Вот поэтому, чтобы обеспечить душевное равновесие, основанное на посте, молитве и смирении, для человека, пережившего ужасные потрясения, дается столь жесткая епитимья, как отстранение от таинства Евхаристии на какой-то промежуток времени. Но что поразительно: Афоне человеку после убийства запрещают пять лет приступать к Причастию, а прелюбодеяние наказуется десятью-пятнадцатью годами аналогичного запрета.
Какие очевидные полюса мировосприятия: вот монахи, которые принимают на себя обет безбрачия, чтобы так обрести право на Царствие Небесное, и вот люди, которые считают, что прелюбодеяние – это всего лишь забавное времяпровождение, «так делают все». И вот человек, который жертвует своей жизнью, выполняя долг перед своей нацией, совестью и Верой, и вынужден потом каяться за это.

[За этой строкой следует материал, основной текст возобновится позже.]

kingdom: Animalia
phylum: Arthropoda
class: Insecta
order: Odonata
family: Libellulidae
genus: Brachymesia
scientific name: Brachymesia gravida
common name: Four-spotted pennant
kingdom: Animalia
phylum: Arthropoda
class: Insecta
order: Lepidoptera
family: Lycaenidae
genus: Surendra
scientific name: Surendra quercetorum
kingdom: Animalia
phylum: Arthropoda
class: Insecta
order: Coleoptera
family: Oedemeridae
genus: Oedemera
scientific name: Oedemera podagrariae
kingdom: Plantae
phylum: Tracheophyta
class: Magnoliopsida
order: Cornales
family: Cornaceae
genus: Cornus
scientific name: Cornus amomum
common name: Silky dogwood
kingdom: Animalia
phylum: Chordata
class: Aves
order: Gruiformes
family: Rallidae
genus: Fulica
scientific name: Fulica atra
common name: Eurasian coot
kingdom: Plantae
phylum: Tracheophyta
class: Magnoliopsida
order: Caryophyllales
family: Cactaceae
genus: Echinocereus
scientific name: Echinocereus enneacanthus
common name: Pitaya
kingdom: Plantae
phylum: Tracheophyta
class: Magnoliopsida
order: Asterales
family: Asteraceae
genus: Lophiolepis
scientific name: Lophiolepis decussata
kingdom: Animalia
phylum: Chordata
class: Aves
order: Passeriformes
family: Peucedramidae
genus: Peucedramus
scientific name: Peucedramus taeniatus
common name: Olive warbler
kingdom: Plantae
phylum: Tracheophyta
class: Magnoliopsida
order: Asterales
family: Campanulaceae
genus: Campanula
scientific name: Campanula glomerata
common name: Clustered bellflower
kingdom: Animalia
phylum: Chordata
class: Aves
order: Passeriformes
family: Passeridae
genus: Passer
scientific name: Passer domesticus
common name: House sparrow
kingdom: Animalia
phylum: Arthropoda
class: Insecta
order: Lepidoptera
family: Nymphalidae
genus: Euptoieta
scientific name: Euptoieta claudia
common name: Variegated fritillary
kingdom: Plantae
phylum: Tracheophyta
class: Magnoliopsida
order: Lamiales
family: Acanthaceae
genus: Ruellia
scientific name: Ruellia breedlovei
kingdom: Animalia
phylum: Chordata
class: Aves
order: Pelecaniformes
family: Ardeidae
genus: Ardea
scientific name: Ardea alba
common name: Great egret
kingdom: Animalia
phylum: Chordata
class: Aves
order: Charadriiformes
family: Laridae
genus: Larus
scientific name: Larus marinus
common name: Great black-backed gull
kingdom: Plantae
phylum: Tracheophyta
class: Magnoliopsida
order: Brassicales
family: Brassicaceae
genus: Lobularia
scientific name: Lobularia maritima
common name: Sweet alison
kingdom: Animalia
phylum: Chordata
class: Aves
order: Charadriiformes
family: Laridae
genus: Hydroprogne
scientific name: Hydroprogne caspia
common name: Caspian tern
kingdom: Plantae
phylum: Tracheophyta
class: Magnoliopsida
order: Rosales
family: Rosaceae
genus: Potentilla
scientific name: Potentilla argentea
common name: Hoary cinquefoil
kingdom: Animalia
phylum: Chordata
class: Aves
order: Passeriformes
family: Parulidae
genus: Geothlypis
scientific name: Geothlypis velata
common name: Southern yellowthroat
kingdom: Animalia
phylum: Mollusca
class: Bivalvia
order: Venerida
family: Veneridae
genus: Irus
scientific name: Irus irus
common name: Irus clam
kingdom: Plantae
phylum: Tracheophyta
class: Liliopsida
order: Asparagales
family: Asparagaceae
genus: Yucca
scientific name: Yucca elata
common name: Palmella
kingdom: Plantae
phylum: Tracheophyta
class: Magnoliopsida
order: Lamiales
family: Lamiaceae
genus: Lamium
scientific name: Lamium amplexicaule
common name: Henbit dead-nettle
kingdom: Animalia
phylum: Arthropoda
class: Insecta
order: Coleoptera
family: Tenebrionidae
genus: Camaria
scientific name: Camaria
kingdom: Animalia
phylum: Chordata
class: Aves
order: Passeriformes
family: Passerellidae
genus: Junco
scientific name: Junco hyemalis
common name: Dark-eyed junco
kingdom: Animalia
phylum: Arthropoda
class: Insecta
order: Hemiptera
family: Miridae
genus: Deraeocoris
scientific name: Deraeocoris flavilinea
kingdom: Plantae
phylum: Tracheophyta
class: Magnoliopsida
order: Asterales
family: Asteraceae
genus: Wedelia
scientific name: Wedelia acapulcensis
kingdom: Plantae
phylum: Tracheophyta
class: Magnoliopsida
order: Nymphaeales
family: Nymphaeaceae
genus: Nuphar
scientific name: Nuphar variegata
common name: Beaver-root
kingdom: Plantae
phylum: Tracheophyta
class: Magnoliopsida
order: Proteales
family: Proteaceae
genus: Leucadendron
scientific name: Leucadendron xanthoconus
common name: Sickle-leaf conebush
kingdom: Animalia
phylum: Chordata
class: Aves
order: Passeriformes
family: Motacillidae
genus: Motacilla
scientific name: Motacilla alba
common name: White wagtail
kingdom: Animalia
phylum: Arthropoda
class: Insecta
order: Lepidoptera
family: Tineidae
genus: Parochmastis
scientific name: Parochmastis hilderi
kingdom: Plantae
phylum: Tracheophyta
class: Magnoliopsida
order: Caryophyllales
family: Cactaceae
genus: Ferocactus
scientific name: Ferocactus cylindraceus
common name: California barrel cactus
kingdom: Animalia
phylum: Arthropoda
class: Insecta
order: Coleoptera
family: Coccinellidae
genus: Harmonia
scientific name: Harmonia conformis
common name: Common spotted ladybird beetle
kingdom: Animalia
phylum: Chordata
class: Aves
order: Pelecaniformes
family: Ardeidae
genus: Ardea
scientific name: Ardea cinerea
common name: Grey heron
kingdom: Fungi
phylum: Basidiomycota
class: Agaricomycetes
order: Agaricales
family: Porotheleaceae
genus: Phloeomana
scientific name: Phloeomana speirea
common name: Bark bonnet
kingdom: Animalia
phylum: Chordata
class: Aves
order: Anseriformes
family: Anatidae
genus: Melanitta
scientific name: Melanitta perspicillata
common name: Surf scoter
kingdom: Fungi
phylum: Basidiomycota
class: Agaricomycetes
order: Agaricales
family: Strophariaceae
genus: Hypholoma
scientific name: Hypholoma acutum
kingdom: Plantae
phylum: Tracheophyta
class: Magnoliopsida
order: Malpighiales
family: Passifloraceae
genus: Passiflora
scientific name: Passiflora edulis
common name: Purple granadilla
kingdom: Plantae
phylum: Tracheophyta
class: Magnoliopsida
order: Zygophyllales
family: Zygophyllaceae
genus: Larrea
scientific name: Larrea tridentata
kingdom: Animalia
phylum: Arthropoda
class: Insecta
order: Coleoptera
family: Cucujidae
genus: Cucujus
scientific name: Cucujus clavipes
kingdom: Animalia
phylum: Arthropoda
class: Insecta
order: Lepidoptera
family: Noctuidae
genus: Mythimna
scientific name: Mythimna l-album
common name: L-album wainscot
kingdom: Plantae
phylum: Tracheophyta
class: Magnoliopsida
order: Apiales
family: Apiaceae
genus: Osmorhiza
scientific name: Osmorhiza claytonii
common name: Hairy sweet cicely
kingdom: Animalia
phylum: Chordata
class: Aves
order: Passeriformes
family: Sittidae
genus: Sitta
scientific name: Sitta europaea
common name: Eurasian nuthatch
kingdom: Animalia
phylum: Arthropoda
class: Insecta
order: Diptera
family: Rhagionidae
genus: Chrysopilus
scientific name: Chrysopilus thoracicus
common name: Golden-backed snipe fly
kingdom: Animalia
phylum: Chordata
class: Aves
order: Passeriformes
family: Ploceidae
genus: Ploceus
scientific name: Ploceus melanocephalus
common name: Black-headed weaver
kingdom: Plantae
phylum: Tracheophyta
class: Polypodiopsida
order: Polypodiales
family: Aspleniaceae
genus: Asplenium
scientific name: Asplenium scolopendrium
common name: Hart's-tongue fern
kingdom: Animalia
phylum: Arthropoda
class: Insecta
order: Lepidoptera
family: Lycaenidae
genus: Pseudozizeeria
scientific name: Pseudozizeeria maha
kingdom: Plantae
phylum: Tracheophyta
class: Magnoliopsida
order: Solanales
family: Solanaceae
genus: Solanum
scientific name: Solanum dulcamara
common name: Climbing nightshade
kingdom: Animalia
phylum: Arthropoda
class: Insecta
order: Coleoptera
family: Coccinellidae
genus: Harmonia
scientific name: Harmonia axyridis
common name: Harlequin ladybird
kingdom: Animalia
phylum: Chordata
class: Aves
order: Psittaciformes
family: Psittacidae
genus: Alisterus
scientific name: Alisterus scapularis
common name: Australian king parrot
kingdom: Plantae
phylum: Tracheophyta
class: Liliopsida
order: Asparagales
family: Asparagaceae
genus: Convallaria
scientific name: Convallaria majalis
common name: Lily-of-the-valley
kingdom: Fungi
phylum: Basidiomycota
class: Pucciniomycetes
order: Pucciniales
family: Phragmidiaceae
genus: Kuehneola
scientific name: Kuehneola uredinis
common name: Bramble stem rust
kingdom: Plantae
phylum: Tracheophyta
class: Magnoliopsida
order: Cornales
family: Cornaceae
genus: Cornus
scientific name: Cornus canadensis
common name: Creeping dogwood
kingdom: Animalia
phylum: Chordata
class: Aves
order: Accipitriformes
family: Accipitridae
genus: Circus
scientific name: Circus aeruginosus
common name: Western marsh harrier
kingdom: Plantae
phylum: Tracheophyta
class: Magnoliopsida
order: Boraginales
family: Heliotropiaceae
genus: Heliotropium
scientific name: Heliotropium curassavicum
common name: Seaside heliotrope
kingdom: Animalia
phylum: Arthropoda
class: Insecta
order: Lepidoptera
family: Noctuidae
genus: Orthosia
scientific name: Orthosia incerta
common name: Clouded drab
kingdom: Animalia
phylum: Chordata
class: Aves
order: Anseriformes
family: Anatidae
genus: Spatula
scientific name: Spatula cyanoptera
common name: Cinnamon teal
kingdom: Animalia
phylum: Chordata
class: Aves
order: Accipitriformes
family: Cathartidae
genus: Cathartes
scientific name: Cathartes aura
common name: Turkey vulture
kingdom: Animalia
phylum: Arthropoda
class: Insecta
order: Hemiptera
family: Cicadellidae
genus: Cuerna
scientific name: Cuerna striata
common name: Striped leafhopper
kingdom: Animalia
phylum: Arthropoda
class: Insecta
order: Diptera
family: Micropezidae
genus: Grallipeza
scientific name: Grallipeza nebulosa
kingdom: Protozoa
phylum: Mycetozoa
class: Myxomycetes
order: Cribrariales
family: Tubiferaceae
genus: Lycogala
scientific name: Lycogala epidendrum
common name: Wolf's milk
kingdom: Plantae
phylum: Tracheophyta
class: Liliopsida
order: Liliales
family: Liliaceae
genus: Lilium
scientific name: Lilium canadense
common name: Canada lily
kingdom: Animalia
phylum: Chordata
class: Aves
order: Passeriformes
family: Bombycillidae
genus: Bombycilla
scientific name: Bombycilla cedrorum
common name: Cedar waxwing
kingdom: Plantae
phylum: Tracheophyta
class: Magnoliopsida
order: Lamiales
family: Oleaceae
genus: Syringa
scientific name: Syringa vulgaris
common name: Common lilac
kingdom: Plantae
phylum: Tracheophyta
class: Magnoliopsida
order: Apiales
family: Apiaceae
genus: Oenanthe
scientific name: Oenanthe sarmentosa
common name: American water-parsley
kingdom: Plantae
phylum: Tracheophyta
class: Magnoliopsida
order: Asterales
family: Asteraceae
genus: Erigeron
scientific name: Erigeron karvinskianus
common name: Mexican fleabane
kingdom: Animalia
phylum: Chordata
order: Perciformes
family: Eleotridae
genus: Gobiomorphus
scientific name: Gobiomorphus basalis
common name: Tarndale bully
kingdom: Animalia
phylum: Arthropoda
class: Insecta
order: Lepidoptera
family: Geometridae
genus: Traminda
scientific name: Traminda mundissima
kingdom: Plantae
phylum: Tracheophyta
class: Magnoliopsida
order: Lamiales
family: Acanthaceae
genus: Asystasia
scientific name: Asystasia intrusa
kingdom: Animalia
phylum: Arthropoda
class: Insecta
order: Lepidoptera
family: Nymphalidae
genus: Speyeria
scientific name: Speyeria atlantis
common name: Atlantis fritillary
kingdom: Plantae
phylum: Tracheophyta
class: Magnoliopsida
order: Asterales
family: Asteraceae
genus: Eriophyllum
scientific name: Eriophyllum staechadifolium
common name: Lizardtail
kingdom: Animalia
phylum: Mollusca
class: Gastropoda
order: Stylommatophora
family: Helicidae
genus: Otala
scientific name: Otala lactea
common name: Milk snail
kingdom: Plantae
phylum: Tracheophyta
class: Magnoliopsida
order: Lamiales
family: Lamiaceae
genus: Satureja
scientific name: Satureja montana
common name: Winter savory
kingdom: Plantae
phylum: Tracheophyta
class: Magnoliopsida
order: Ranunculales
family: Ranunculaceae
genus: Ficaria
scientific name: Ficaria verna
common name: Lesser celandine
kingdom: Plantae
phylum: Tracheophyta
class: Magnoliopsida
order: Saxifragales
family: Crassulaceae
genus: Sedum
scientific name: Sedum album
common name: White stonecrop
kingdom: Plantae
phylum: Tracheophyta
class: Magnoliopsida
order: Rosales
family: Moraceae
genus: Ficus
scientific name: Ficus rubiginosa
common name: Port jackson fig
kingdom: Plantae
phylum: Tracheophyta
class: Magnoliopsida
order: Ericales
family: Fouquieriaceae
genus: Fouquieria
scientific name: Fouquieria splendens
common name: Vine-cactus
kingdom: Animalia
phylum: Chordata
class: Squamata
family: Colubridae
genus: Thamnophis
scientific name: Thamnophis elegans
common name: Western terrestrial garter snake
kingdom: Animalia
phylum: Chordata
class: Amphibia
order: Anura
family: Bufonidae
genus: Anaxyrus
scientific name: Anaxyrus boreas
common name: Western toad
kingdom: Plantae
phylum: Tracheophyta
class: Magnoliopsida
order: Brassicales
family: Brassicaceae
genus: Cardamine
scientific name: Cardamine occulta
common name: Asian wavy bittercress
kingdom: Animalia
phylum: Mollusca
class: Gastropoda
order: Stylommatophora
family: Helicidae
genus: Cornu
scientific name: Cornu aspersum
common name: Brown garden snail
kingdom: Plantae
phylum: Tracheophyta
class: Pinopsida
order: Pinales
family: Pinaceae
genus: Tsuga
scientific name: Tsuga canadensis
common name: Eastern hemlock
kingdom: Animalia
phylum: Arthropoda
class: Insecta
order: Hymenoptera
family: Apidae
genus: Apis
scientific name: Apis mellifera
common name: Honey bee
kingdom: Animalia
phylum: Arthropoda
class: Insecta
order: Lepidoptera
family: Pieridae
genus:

И грех
Так что никакого противоречия здесь нет, есть просто здравый смысл и забота о духовном состоянии людей, претерпевших столь серьезные испытания.
– В ходе этого интервью вы назвали монашеский подвиг альтернативным подвигу воинскому и наоборот. Действительно, если мы посмотрим, например, на российскую армию, то увидим, что и в ней, и в монастыре людям приходится переносить многие лишения и терпеть скудность. И в любой армии, как и в монастыре, имеют место почти полное отсутствие собственного имущества и абсолютное подчинение себя старшему по званию или должности. Но есть одно отличие, которое нуждается в комментарии: в отличие от монаха, солдат должен быть готов к ранениям и смерти, если потребуется. И по приказу он обязан убивать. В то же время монах, в отличие от воина, ни своей, ни чужой жизнью не рискует. Не делает ли это отличие воинский подвиг большим или меньшим по отношению к монашеству или наоборот?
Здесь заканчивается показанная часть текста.